▶ _What you have to do_:
The count of lines below that include the string "verified" is the whole answer; write it alone.

▶ _Material to process_:
____

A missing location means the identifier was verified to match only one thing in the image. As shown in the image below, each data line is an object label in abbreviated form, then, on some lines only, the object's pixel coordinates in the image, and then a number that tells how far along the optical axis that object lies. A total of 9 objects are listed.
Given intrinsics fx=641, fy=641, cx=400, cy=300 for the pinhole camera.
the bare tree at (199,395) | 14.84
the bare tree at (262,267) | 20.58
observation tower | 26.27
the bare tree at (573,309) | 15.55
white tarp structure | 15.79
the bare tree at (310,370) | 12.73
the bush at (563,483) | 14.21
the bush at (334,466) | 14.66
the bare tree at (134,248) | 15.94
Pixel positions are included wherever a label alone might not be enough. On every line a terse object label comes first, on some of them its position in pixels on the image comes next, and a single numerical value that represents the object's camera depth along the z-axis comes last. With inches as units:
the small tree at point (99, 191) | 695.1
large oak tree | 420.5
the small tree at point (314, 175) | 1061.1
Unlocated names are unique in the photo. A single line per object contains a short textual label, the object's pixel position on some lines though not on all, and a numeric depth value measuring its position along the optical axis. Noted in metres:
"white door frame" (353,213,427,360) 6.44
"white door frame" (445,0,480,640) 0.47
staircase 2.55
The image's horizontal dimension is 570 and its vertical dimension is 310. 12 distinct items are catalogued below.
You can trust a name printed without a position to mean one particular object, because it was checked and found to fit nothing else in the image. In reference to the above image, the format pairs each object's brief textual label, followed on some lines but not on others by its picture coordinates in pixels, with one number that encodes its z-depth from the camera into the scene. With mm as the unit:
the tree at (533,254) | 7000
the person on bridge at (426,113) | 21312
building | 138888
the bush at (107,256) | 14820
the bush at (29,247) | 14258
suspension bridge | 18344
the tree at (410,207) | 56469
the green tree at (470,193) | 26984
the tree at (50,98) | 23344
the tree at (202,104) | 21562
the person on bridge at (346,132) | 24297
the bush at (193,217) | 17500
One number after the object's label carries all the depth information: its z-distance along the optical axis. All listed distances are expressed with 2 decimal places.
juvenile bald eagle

____

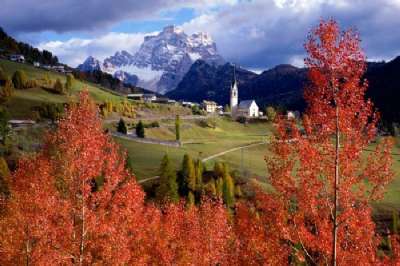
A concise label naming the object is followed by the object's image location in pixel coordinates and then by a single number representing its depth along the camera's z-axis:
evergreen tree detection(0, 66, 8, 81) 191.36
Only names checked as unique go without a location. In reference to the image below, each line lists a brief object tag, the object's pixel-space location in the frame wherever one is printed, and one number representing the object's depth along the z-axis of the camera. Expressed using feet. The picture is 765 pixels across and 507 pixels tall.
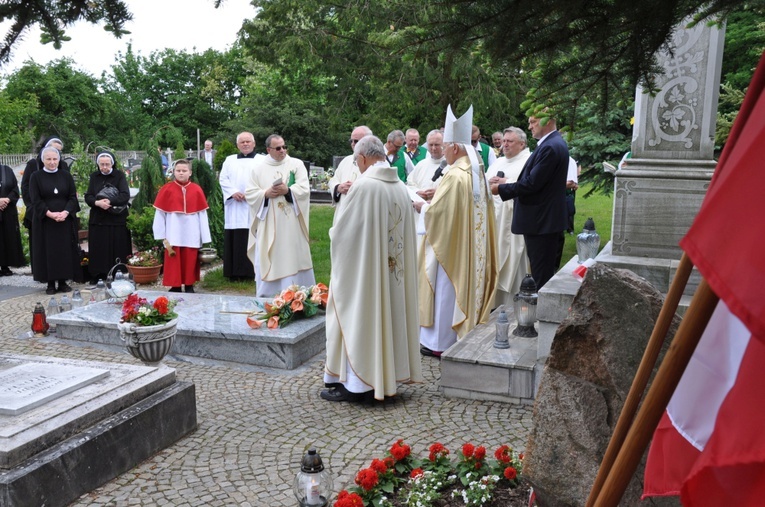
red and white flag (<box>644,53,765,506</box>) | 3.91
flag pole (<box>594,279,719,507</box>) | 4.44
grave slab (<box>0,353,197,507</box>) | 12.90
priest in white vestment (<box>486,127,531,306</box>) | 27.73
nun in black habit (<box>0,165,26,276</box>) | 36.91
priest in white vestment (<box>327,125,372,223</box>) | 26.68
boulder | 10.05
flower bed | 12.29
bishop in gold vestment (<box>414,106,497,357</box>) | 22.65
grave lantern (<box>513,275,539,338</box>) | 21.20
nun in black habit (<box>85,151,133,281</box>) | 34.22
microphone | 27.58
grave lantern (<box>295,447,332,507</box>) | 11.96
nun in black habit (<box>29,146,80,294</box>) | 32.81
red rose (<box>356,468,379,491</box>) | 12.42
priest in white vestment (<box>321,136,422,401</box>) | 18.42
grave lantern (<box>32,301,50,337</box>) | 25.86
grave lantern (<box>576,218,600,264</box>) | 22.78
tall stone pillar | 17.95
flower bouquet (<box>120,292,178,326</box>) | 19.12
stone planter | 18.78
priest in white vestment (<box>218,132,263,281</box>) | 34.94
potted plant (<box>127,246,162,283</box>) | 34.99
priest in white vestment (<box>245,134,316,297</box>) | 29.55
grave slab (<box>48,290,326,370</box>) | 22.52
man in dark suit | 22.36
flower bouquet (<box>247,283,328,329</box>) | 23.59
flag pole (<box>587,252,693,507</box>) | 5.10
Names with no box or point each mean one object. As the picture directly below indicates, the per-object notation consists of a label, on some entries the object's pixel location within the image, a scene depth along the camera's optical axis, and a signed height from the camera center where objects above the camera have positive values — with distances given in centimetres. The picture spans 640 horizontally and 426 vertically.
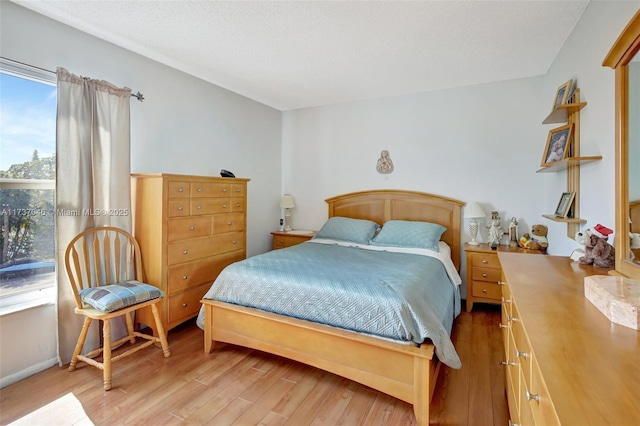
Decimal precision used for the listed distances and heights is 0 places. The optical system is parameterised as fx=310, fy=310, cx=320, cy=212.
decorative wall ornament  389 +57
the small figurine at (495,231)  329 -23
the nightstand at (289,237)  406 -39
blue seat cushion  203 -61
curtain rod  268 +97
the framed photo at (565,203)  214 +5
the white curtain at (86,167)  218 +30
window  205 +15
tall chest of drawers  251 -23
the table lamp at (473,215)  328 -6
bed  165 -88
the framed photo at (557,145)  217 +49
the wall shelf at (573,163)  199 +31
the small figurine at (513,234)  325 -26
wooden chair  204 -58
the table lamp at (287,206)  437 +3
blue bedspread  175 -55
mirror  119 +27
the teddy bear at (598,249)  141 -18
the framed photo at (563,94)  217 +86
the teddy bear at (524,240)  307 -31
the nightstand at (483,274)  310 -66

____

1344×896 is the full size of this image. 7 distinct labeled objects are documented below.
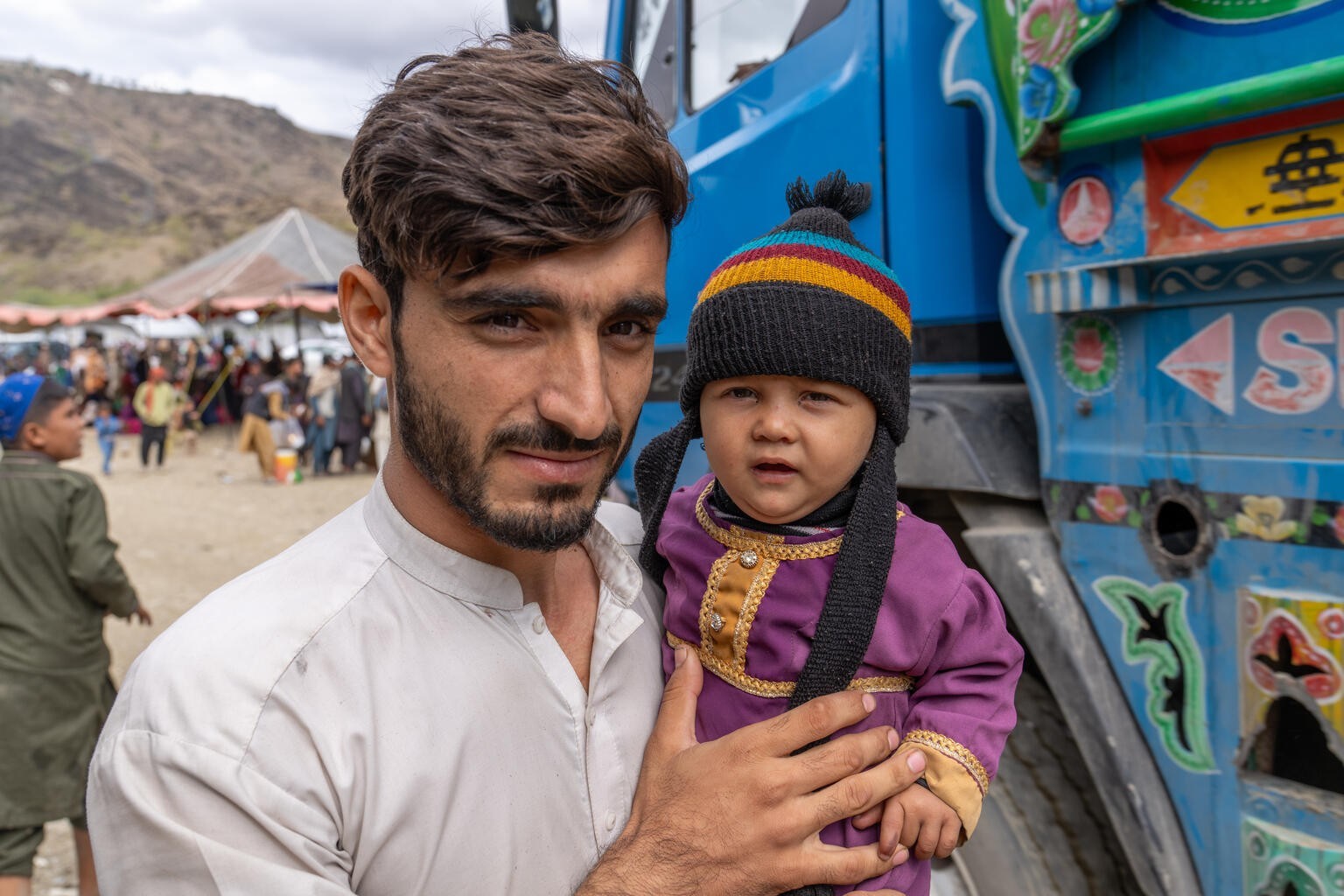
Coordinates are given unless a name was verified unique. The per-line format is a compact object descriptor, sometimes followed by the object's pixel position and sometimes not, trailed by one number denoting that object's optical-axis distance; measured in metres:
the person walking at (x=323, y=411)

____

▶ _Task response_:
2